The Superfest film festival continues to change the perception of disability through the lenses of film.
As it kicks off on Nov. 4 in Berkeley, it becomes the longest running disability film festival in the world since it got its start in 1970.
It’s hosted by SF State’s Paul K. Longmore Institute on Disability and San Francisco’s Lighthouse for the Blind and Visually Impaired.
The Paul K. Longmore Institute on Disability shares disabled people’s experiences through avenues like education, scholarships and cultural events.
The Lighthouse for the Blind and Visually Impaired provide extensive help for those who are visually impaired, promoting self reliance, equality and innovative technology for the blind.
Emily Smith Beitiks, associate director of Paul K. Longmore Institute on Disability and coordinator for Superfest, believes it is important to have accurate and diverse representation in the festival because of what it does for the disabled community.
“There is something really powerful that happens about that moment where you get to see yourself on screen, where you get to feel your experience is bigger than your own and you’re connected with something,” she said.
Each film submitted to the festival must be audio transcribed and captioned.The judges also have disabilities, which ensures the films contain accurate representations of the disability community.
The 15 selected films were shot in nine different countries and aim to represent a mixture of issues, perspectives and disabilities.

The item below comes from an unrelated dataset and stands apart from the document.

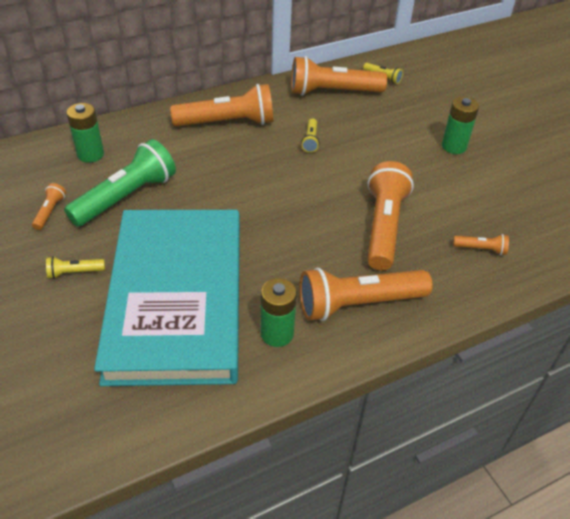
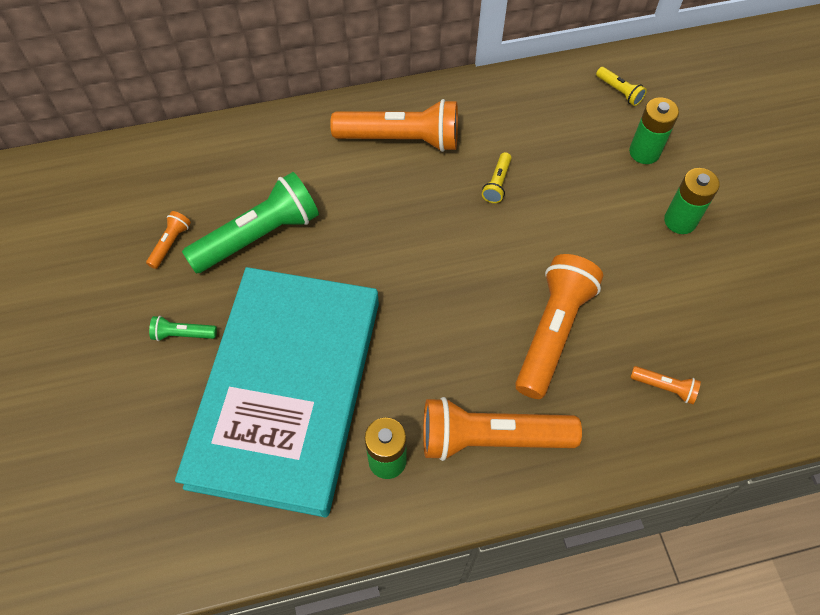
camera: 15 degrees right, 15 degrees up
yellow flashlight [46,256,105,279] -> green flashlight [149,316,217,341]
green battery [67,103,104,163] -> green battery moved to [629,97,679,164]
orange flashlight [291,56,387,96] -> none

Disabilities from visual impairment, hearing loss to developmental conditions, will not only be represented, but the films will also represent other marginalized communities and identities.
“You are also going to see people represented beyond disabilities, like people of color and queer stories,” Beitiks said. “We want everyone to have that one moment or that one film that clicks or connects.”
SF state alumnus, Alex Locust, who graduated in 2017 with a Master of Science in clinical rehabilitation and mental health counseling, said he had that moment in last year’s festival.
The current counselor at SF State was moved by the film “Terminal Device,” directed and written by Ross Turnbull. He said the film utilized popular media like “Peter Pan” and “Edward Scissorhands” to share the director’s experience growing up as an amputee, and offered an opportunity for the audience to consider their own perception of amputees that the media industry shows.
“As a below-the-knee amputee since birth, I left the film feeling validated and moved hearing another amputee express similar sentiments that I had never heard another person articulate before, let alone so beautifully through such a well-crafted film,” Locust said via email.
Locust believes the film industry’s problem is that not enough disabled people are telling the stories being shown in film, but rather these stories are being told by those without disabilities, which paints a flawed depiction of the community.
“The less the industry is telling stories for disabled people and more by them, the more we’ll get to see accurate, complex, and engaging representations of disability,” he said.
Kate Amunrud, alumna of SF State, got involved with Superfest after she interned for the Paul K. Longmore Institute on Disability and promoted last year’s festival.
She believes this film festival is more important than ever because of the political climate.
“With a sitting president who has publicly mocked people with disabilities, conversations about disability representation and rights are urgently needed,” she said. “The films in this year’s festival cover pertinent topics like racism, healthcare, homelessness, and many others that are pressing issues in our lives today.”
Superfest was once ran only by volunteers, and although it has grown with the help of the Paul K. Longmore Institute on Disability and Lighthouse for the Blind and Visually Impaired, the goal still hasn’t changed.
“Our mission and work is to try and get non-disabled people to the festival to see these films because it can totally change the assumptions that we have about disabilities that we don’t even know we have in a real non threatening way,” Beitiks said.